Margin Lending Ratio [Okx]
Margin Trading allows investors to borrow cryptocurrencies and leverage their trading position to potentially increase returns. For example, traders may borrow tether (usdt) to increase exposure to BTC.
Definition
OKx provides ratio known as Margin Lending Ratio and define it as "This indicator shows the ratio of cumulative data value between BTC/USDT leverage quote currency (USDT) and underlying asset (BTC) over a given period of time."
This may sound confusing so let's simplify. The BTC margin lending ratio shows how much USDT is borrowed versus how much BTC is borrowed (quoted in USDT) when trading BTC/USDT margin.
If 1000 USDT is borrowed and 500 USDT (in BTC) is borrowed, then the ratio is 1000/500 = 2.
Concept
If the ratio is increasing (let's say from 15 to 25), then this means more USDT is being borrowed in comparison to BTC. Generally, USDT is usually borrowed to increase exposure to BTC and reflects a bullish sentiment.
On the other hand, if the ratio is decreasing, then this means more BTC is being borrowed in comparison to USDT. Generally, BTC is borrowed too short and reflects a bearish sentiment.
The lending ratio provides more edge when compared with how price has behaved over that same time period of borrowing:
USDT is being heavily borrowed (to potentially buy BTC) + price action is flat / decreasing -> leverage traders are in a loss and underwater. This will likely force deleveraging and can create bearish continuation in BTC/USDT price.
BTC is being heavily borrowed (presumingly to short BTC) + price action is flat / increasing -> traders are in a loss and underwater. This will likely force deleveraging and can create bullish continuation (ie. to close a short they have to buy back BTC, creating buy pressure).
Large increases in leverage can also be indication of future volatility.

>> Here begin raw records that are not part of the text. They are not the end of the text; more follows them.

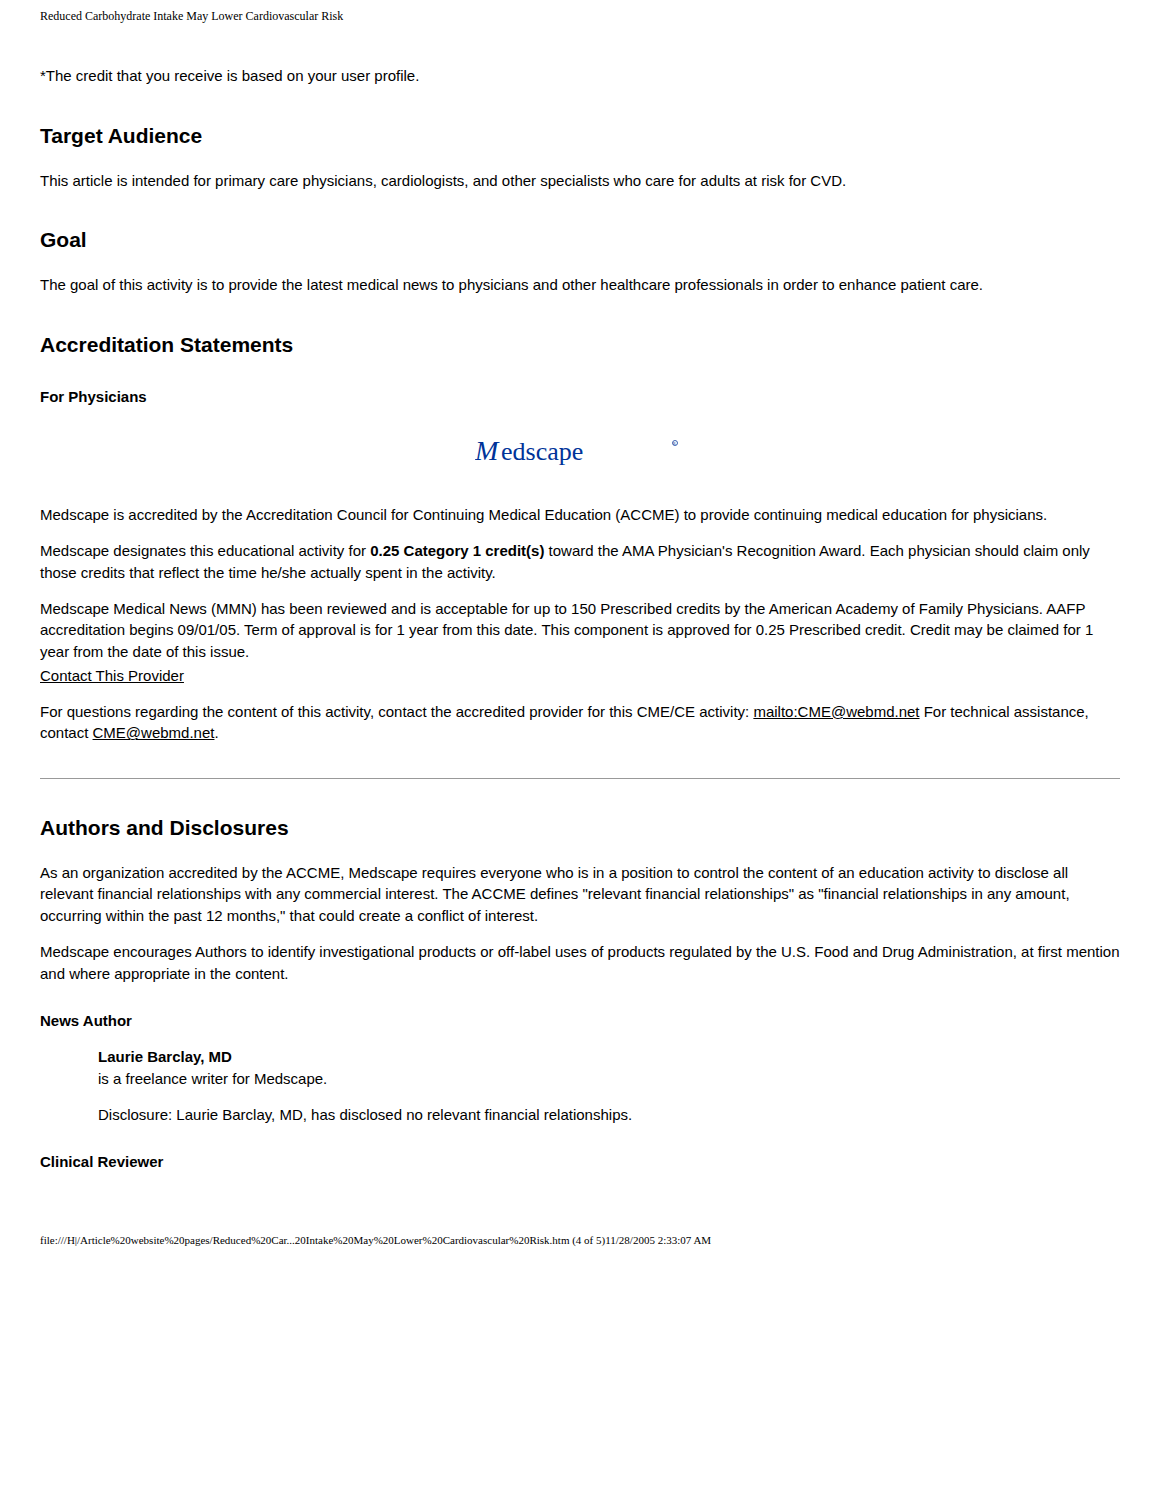Reduced Carbohydrate Intake May Lower Cardiovascular Risk
*The credit that you receive is based on your user profile.
Target Audience
This article is intended for primary care physicians, cardiologists, and other specialists who care for adults at risk for CVD.
Goal
The goal of this activity is to provide the latest medical news to physicians and other healthcare professionals in order to enhance patient care.
Accreditation Statements
For Physicians
Medscape is accredited by the Accreditation Council for Continuing Medical Education (ACCME) to provide continuing medical education for physicians.
Medscape designates this educational activity for 0.25 Category 1 credit(s) toward the AMA Physician's Recognition Award. Each physician should claim only those credits that reflect the time he/she actually spent in the activity.
Medscape Medical News (MMN) has been reviewed and is acceptable for up to 150 Prescribed credits by the American Academy of Family Physicians. AAFP accreditation begins 09/01/05. Term of approval is for 1 year from this date. This component is approved for 0.25 Prescribed credit. Credit may be claimed for 1 year from the date of this issue.
Contact This Provider
For questions regarding the content of this activity, contact the accredited provider for this CME/CE activity: mailto:CME@webmd.net For technical assistance, contact CME@webmd.net.
Authors and Disclosures
As an organization accredited by the ACCME, Medscape requires everyone who is in a position to control the content of an education activity to disclose all relevant financial relationships with any commercial interest. The ACCME defines "relevant financial relationships" as "financial relationships in any amount, occurring within the past 12 months," that could create a conflict of interest.
Medscape encourages Authors to identify investigational products or off-label uses of products regulated by the U.S. Food and Drug Administration, at first mention and where appropriate in the content.
News Author
Laurie Barclay, MD
is a freelance writer for Medscape.
Disclosure: Laurie Barclay, MD, has disclosed no relevant financial relationships.
Clinical Reviewer
file:///H|/Article%20website%20pages/Reduced%20Car...20Intake%20May%20Lower%20Cardiovascular%20Risk.htm (4 of 5)11/28/2005 2:33:07 AM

Similar to retail long/short ratios, what we often see is that when the market has a bullish sentiment, price action becomes bearish and vice versa. So an increasing margin lending ratio may imply that the market is more bullish (since they are borrowing more USDT than BTC, to presumingly buy more BTC), which could lead to bearish price action due to the above reasons.
Where can I find this?
The Margin Lending Ratio [Okx] is found in our main charting application (Tools -> Charts). Within our main charting application, it is found in the Indicators Sentiment Section (as per the image). It is currently available for BTC and ETH across 6 timeframes (1min, 5min, 15min, 1hr, 4hr, 1day).